Extracted page text data:
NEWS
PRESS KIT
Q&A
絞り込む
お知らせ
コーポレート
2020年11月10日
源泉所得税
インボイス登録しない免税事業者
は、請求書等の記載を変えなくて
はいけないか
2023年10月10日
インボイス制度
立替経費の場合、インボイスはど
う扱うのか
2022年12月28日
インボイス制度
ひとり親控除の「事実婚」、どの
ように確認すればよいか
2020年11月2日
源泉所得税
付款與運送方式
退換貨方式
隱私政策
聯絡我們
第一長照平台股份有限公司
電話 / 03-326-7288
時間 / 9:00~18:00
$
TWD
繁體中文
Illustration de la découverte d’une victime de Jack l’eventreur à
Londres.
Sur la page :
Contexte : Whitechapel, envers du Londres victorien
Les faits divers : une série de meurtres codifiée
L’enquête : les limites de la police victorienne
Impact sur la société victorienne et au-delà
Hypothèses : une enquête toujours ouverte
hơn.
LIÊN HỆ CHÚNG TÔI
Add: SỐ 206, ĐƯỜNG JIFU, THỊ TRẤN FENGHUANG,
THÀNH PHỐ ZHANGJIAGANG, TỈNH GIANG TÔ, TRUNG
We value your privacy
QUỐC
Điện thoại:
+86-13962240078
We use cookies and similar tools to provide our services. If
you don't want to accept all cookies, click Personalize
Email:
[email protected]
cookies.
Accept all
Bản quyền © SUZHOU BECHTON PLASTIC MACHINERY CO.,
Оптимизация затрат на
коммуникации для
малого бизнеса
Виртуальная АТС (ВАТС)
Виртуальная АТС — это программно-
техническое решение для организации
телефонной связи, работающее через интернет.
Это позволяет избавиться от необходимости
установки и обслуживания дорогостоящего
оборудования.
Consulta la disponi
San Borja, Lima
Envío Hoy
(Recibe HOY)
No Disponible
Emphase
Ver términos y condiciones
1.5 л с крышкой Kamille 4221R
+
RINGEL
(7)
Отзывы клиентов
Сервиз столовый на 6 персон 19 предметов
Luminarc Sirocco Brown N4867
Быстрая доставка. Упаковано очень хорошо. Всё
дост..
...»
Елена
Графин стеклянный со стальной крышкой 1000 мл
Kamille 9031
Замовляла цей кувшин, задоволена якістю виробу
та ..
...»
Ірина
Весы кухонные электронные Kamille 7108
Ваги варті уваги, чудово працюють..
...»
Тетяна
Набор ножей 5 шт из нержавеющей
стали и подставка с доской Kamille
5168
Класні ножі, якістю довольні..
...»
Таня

§ **TASK PROMPT**:
Reproduce the data from its first line through the line containing "Add: SỐ 206, ĐƯỜNG", inclusive, swapping "PRESS KIT" for "MEDIA KIT" and leaving everything else unchanged.

§ **WRITTEN SOLUTION**:
NEWS
MEDIA KIT
Q&A
絞り込む
お知らせ
コーポレート
2020年11月10日
源泉所得税
インボイス登録しない免税事業者
は、請求書等の記載を変えなくて
はいけないか
2023年10月10日
インボイス制度
立替経費の場合、インボイスはど
う扱うのか
2022年12月28日
インボイス制度
ひとり親控除の「事実婚」、どの
ように確認すればよいか
2020年11月2日
源泉所得税
付款與運送方式
退換貨方式
隱私政策
聯絡我們
第一長照平台股份有限公司
電話 / 03-326-7288
時間 / 9:00~18:00
$
TWD
繁體中文
Illustration de la découverte d’une victime de Jack l’eventreur à
Londres.
Sur la page :
Contexte : Whitechapel, envers du Londres victorien
Les faits divers : une série de meurtres codifiée
L’enquête : les limites de la police victorienne
Impact sur la société victorienne et au-delà
Hypothèses : une enquête toujours ouverte
hơn.
LIÊN HỆ CHÚNG TÔI
Add: SỐ 206, ĐƯỜNG JIFU, THỊ TRẤN FENGHUANG,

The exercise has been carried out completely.